Si la colère ou l’avarice ou les sortilèges de la chair secouent la nacelle de ton âme, regarde vers Marie. Si, tourmenté par l’immensité de tes crimes, honteux des souillures de ta conscience, terrorisé par l’horreur du jugement, tu te laisses déjà happer par le gouffre de la tristesse, par l’abîme du désespoir, pense à Marie !
Dans les périls, dans les angoisses, dans les situations critiques, pense à Marie, invoque Marie !
Que son nom ne quitte pas tes lèvres, qu’il ne quitte pas ton cœur, et pour obtenir le suffrage de ses prières, ne négliges pas l’imitation de sa vie.

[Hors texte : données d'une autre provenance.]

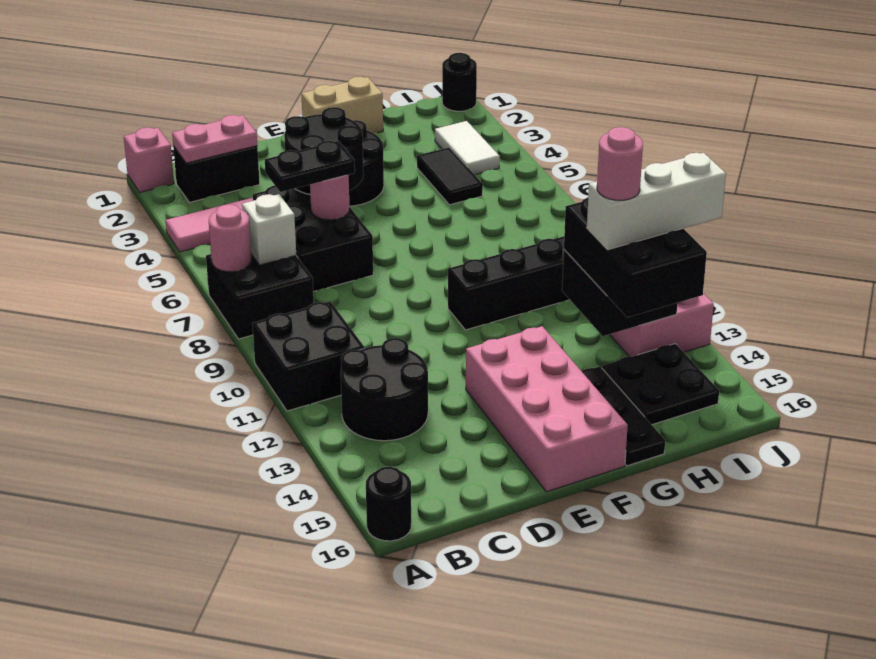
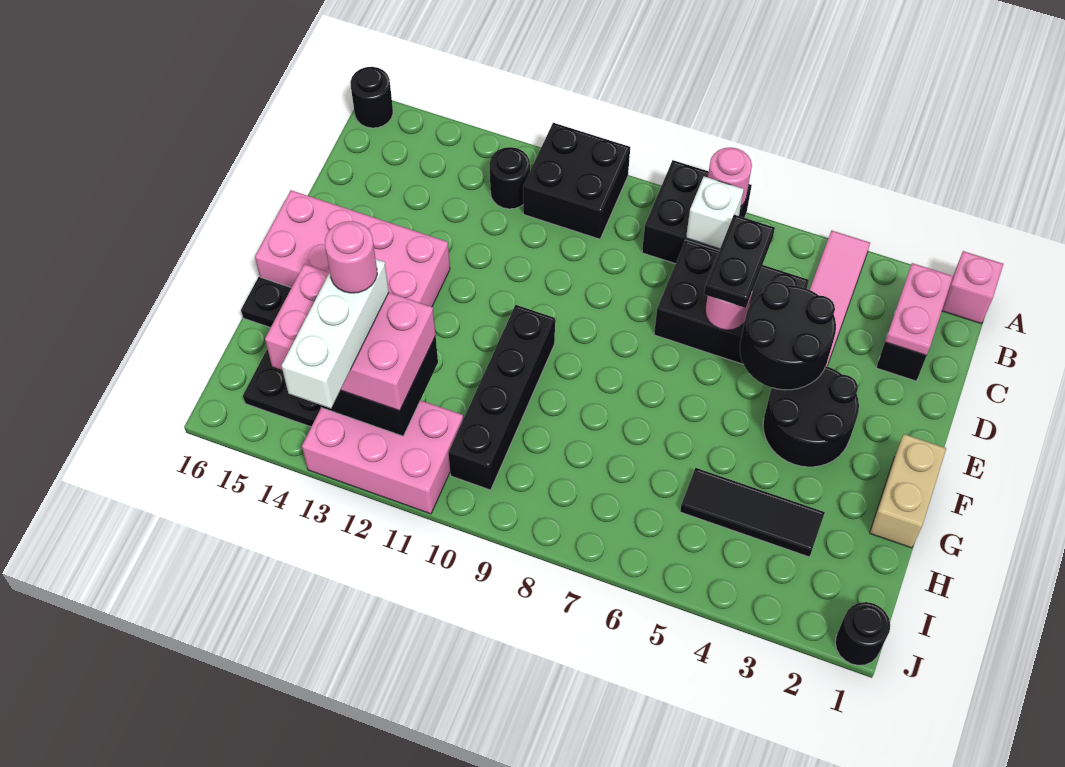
black 2x2 round brick [341,338,428,441] -> black 1x1 round brick [489,147,530,209]
black 1x2 tile [417,147,483,205] -> black 1x3 tile [680,468,825,557]
black 2x3 brick [564,198,707,317] -> pink 2x3 brick [265,264,436,411]
white 1x2 tile [435,121,500,175] -> none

Si tu la suis, point ne dévies ; si tu la pries, point ne désespères ; si tu penses à elle, point ne t’égares. Si elle te tient, plus de chute, si elle te protège, plus de crainte, si elle te guide, plus de fatigue. Avec sa bienveillance, tu parviens au port. » (Saint Bernard)
Amen !
Références des lectures du jour :
- Livre de l’Apocalypse 11,19a.12,1-6a.10ab.
- Psaume 45(44),11-12a.12b-13.14-15a.15b-16.

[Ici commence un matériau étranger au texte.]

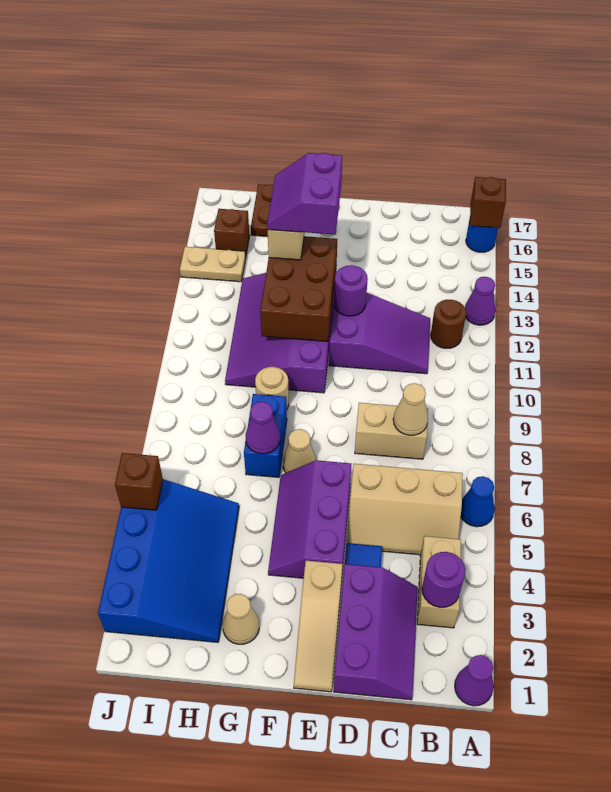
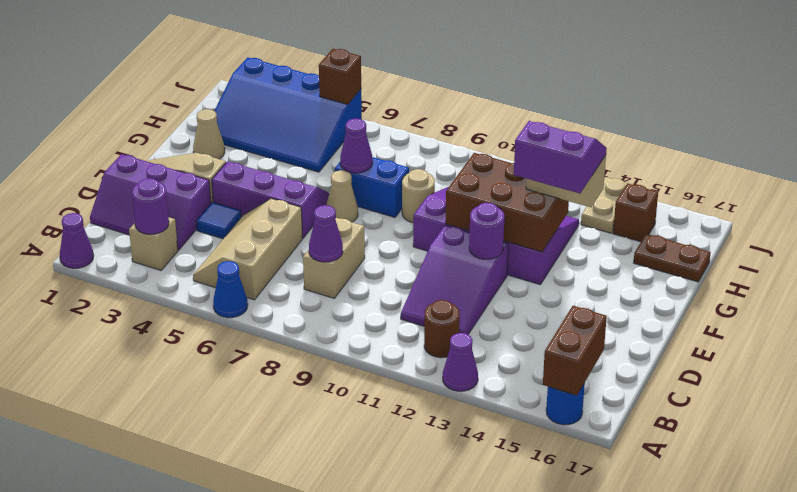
brown 1x1 brick [470,177,506,228] -> brown 1x2 brick [543,306,607,395]
tan 1x2 brick [417,536,461,628] -> tan 1x1 brick [129,217,178,270]
tan 1x1 cone [393,383,428,435] -> purple 1x1 cone [309,205,343,262]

- Première lettre de saint Paul Apôtre aux Corinthiens 15,20-26.
- Évangile de Jésus-Christ selon saint Luc 1,39-56 :
En ces jours-là, Marie se mit en route et se rendit avec empressement vers la région montagneuse, dans une ville de Judée. Elle entra dans la maison de Zacharie et salua Élisabeth.
Or, quand Élisabeth entendit la salutation de Marie, l’enfant tressaillit en elle. Alors, Élisabeth fut remplie d’Esprit Saint, et s’écria d’une voix forte : « Tu es bénie entre toutes les femmes, et le fruit de tes entrailles est béni.
D’où m’est-il donné que la mère de mon Seigneur vienne jusqu’à moi ? Car, lorsque tes paroles de salutation sont parvenues à mes oreilles, l’enfant a tressailli d’allégresse en moi.
Heureuse celle qui a cru à l’accomplissement des paroles qui lui furent dites de la part du Seigneur. »Marie dit alors : « Mon âme exalte le Seigneur, exulte mon esprit en Dieu, mon Sauveur !
Il s’est penché sur son humble servante ; désormais tous les âges me diront bienheureuse.
Le Puissant fit pour moi des merveilles ; Saint est son nom !
Sa miséricorde s’étend d’âge en âge sur ceux qui le craignent.
Déployant la force de son bras, il disperse les superbes.
Il renverse les puissants de leurs trônes, il élève les humbles.
Il comble de biens les affamés, renvoie les riches les mains vides.
Il relève Israël son serviteur, il se souvient de son amour, de la promesse faite à nos pères, en faveur d’Abraham et sa descendance à jamais. »Marie resta avec Élisabeth environ trois mois, puis elle s’en retourna chez elle.